### Instruksi A
Sunting bagian artikel dari "Jadi kemudian dalam" sampai "dan lain sebagainya." dengan mengganti "kambing hitam" menjadi "biang keladi".
### Instruksi B
Menurut konvensi di lingkungan penegak hukum yang disebut dalam artikel, apa penyebab sebagian besar kriminalitas?

____ Artikel

Karena
krisis kepercayaan yang melanda bangsa dan negara ini maka apapun produk
pemerintah selalu dicurigai dan mendapat negasi atau penolakan dari masyarakat
(khususnya kaum intelektual). Produk pemerintah diidentikan dengan produk kapitalisme - ataupun neoliberlisme
dalam istilah tren nya – karena
pemerintah dipandang sebagai kakitangan neoliberlisme, pelindung kepentingan
pemodal, dan sarang borjuasi sehingga tidak heran bahwa semua produk pemerintah
dalam sudut pandang kalangan aktifis memiliki ‘tujuan ganda’ atau intensi
kepentingan yang lain. Dengan menggunakan berbagai perspektif dan teori,
kebijakan pemerintah dinilai sebagai usaha untuk menindas (abusement of power) yang dikaburkan dengan
slogan-slogan perubahan.
Ada
konvensi - barangkali juga sesuai dengan statistik - dalam lingkungan penegak hukum
bahwa kriminalitas kebanyakan disebabkan oleh konsumsi alkohol yang berlebihan.
Jadi kemudian dalam hal ini alkohol menjadi kambing hitam terhadap perilaku
manusia yang melanggar hukum. Itu karena memang alat sensoris manusia akan
melemah ketika mengkonsumsi sesuatu yang mengandung zat dopamine. Dalam kondisi ini manusia bisa melakukan sesuatu tanpa berpikir
panjang atau justru dipengaruhi alam bawah sadar. Sesuai dengan pandangan
Freudian bahwa kondisi alam bawah sadar adalah dunia fantasi dan motif negatif
yang selalu dicegah oleh alat sensoris manusia untuk muncul ke permukaan. Itu
bisa saja seperti dendam, makian, sadisme, dan lain sebagainya.
Karikatur oleh Heven Karisoh |
Dalam
kacamata krimonologi motif kejahatan sering dipengaruhi oleh masalah latar
belakang lingkungan sosial, seperti masalah keluarga (brokenhome), rendahnya tingkat intelektualitas (wawasan moral),
ataupun bisa saja karena faktor genetis! Tetapi dalam perspektif marxis,
kecuali yang terakhir, semua itu berakar dari
persoalan ekonomi. Misalnya karena tidak mempunyai biaya sekolah maka
seseorang secara otomatis tidak mempunyai wawasan moral yang utuh. Dengan
begitu dia membentuk sebuah perkumpulan brandalan ataupun menjadi pembunuh
bayaran. Atau dalam contoh lain sebuah sengketa yang akhirnya menelan korban
yang pada intinya adalah persoalan mendapat keuntungan lebih.

________
____ Data yang Diberikan

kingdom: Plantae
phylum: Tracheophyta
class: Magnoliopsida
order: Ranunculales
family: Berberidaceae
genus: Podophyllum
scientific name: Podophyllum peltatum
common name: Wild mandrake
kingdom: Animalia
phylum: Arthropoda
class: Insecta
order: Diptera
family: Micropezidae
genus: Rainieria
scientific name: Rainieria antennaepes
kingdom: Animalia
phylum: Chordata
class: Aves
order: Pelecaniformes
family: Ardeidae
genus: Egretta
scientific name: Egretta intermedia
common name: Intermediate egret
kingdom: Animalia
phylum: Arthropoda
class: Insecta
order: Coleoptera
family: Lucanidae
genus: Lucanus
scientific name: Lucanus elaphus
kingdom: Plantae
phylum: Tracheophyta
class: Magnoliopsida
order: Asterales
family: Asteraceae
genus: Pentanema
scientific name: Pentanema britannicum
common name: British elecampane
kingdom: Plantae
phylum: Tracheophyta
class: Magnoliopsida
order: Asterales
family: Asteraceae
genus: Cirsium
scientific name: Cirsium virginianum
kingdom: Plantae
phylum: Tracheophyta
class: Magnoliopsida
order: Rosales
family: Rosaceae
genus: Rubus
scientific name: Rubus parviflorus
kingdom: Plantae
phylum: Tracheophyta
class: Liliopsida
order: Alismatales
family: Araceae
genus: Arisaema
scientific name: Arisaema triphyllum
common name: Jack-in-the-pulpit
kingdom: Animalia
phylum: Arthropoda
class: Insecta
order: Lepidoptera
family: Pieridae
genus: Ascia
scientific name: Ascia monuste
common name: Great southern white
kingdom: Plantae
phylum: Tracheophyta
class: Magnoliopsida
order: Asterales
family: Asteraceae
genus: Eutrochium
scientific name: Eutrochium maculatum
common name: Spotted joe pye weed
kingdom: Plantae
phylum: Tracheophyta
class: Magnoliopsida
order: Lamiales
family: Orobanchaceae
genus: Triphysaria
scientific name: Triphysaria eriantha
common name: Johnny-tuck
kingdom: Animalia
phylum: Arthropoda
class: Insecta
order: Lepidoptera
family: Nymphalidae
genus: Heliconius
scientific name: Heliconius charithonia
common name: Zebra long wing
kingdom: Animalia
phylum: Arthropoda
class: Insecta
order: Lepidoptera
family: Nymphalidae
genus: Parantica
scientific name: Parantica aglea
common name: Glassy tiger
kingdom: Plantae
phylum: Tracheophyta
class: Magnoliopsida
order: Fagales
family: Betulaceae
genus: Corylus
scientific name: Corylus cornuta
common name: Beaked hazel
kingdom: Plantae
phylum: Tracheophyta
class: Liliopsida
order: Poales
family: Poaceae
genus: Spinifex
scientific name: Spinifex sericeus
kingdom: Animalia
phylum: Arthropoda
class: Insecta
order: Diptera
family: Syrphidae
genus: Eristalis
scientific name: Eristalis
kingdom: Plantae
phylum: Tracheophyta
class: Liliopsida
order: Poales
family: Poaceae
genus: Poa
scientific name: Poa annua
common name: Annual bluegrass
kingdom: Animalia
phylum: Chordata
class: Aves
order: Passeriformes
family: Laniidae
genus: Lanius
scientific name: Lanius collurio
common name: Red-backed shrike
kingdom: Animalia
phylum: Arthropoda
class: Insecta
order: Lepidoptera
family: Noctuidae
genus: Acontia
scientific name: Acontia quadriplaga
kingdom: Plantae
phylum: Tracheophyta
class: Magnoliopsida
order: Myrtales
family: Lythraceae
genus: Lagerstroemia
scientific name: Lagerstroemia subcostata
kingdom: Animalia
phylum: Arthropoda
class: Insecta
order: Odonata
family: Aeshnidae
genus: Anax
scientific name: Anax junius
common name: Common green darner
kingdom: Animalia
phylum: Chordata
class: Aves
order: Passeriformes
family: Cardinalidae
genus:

________

### Jawaban Lengkap A
Jadi kemudian dalam hal ini alkohol menjadi biang keladi terhadap perilaku
manusia yang melanggar hukum. Itu karena memang alat sensoris manusia akan
melemah ketika mengkonsumsi sesuatu yang mengandung zat dopamine. Dalam kondisi ini manusia bisa melakukan sesuatu tanpa berpikir
panjang atau justru dipengaruhi alam bawah sadar. Sesuai dengan pandangan
Freudian bahwa kondisi alam bawah sadar adalah dunia fantasi dan motif negatif
yang selalu dicegah oleh alat sensoris manusia untuk muncul ke permukaan. Itu
bisa saja seperti dendam, makian, sadisme, dan lain sebagainya.

### Jawaban Lengkap B
Konsumsi alkohol yang berlebihan.